People photos with keypoints:
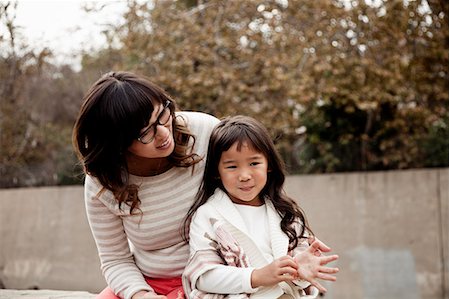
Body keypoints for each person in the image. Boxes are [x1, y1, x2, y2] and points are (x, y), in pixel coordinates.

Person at [72, 71, 220, 299]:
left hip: (217, 274)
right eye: (145, 132)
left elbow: (262, 193)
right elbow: (115, 259)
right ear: (117, 143)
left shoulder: (205, 131)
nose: (163, 133)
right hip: (150, 282)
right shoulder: (103, 182)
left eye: (162, 114)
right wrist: (142, 295)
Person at [182, 115, 339, 299]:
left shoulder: (285, 212)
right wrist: (256, 277)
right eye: (232, 166)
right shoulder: (208, 215)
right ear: (217, 172)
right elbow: (203, 277)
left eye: (254, 163)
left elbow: (300, 279)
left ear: (269, 165)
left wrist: (300, 271)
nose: (245, 175)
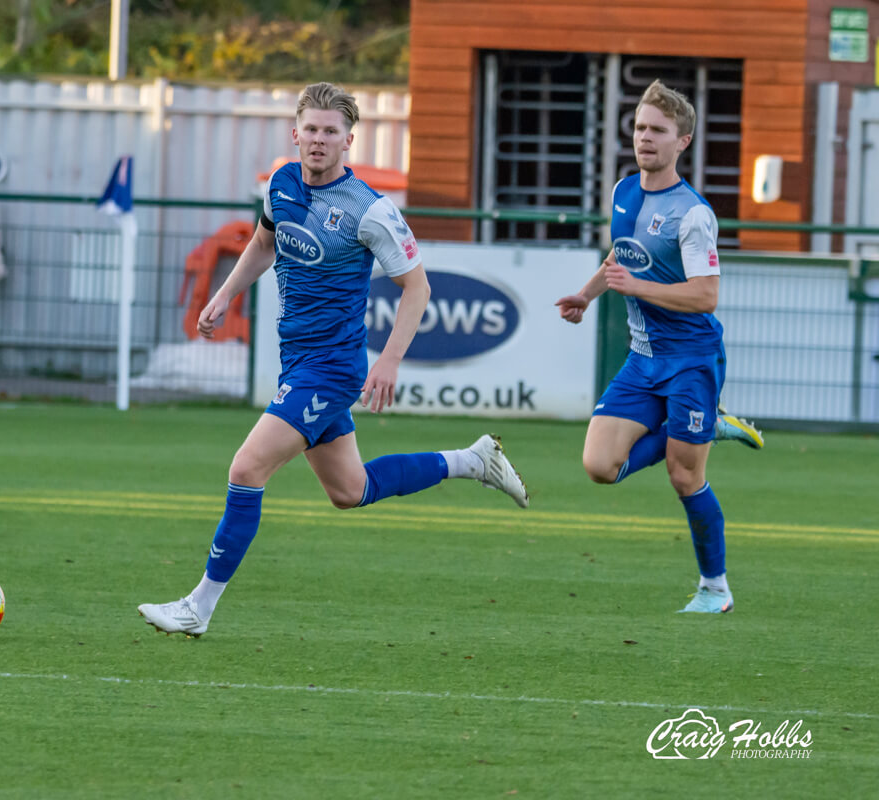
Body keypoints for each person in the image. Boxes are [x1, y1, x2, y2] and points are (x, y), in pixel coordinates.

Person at [138, 82, 529, 638]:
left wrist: (389, 361)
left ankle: (197, 607)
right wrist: (225, 296)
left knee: (247, 469)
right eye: (311, 130)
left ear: (349, 139)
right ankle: (472, 461)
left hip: (332, 369)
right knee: (350, 491)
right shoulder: (282, 182)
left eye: (330, 132)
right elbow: (263, 243)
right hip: (295, 361)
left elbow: (417, 290)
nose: (319, 140)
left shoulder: (370, 211)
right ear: (295, 134)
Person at [555, 80, 764, 615]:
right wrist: (587, 294)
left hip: (692, 360)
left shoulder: (692, 214)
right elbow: (620, 258)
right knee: (600, 466)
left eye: (658, 131)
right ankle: (705, 426)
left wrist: (638, 288)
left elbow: (706, 296)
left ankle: (715, 589)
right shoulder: (624, 191)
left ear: (683, 141)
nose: (645, 138)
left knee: (684, 474)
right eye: (640, 127)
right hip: (643, 359)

## EXERCISE GOAL
From the first line to the last, give the data again exactly, but without pictures.

## COMPLETED TASK
Body keypoints for each person in the image. Boxes are [x1, y1, x2, y2] and points are (x, y), in pixel coordinates.

Person at [72, 71, 220, 299]:
left hip: (217, 274)
right eye: (145, 132)
left elbow: (262, 193)
right elbow: (115, 259)
right ear: (117, 143)
left shoulder: (205, 131)
nose: (163, 133)
right hip: (150, 282)
right shoulder: (103, 182)
left eye: (162, 114)
right wrist: (142, 295)
Person at [182, 115, 339, 299]:
left shoulder: (285, 212)
right wrist: (256, 277)
right eye: (232, 166)
right shoulder: (208, 215)
right ear: (217, 172)
right elbow: (203, 277)
left eye: (254, 163)
left elbow: (300, 279)
left ear: (269, 165)
left wrist: (300, 271)
nose: (245, 175)
Body keypoints for each person in the image. Boxes are [x1, y1, x2, y2] and points are (x, y), in pixel coordinates.

Person at [138, 82, 529, 638]:
left wrist: (389, 361)
left ankle: (197, 607)
right wrist: (225, 296)
left knee: (247, 469)
right eye: (311, 130)
left ear: (349, 139)
right ankle: (472, 461)
left hip: (332, 369)
right knee: (350, 491)
right shoulder: (282, 182)
left eye: (330, 132)
right elbow: (263, 243)
right hip: (295, 361)
left elbow: (417, 290)
nose: (319, 140)
left shoulder: (370, 211)
right ear: (295, 134)
Person at [555, 80, 764, 615]:
right wrist: (587, 294)
left hip: (692, 360)
left shoulder: (692, 214)
right elbow: (620, 258)
right knee: (600, 466)
left eye: (658, 131)
right ankle: (705, 426)
left wrist: (638, 288)
left elbow: (706, 296)
left ankle: (715, 589)
right shoulder: (624, 191)
left ear: (683, 141)
nose: (645, 138)
left knee: (684, 474)
right eye: (640, 127)
right hip: (643, 359)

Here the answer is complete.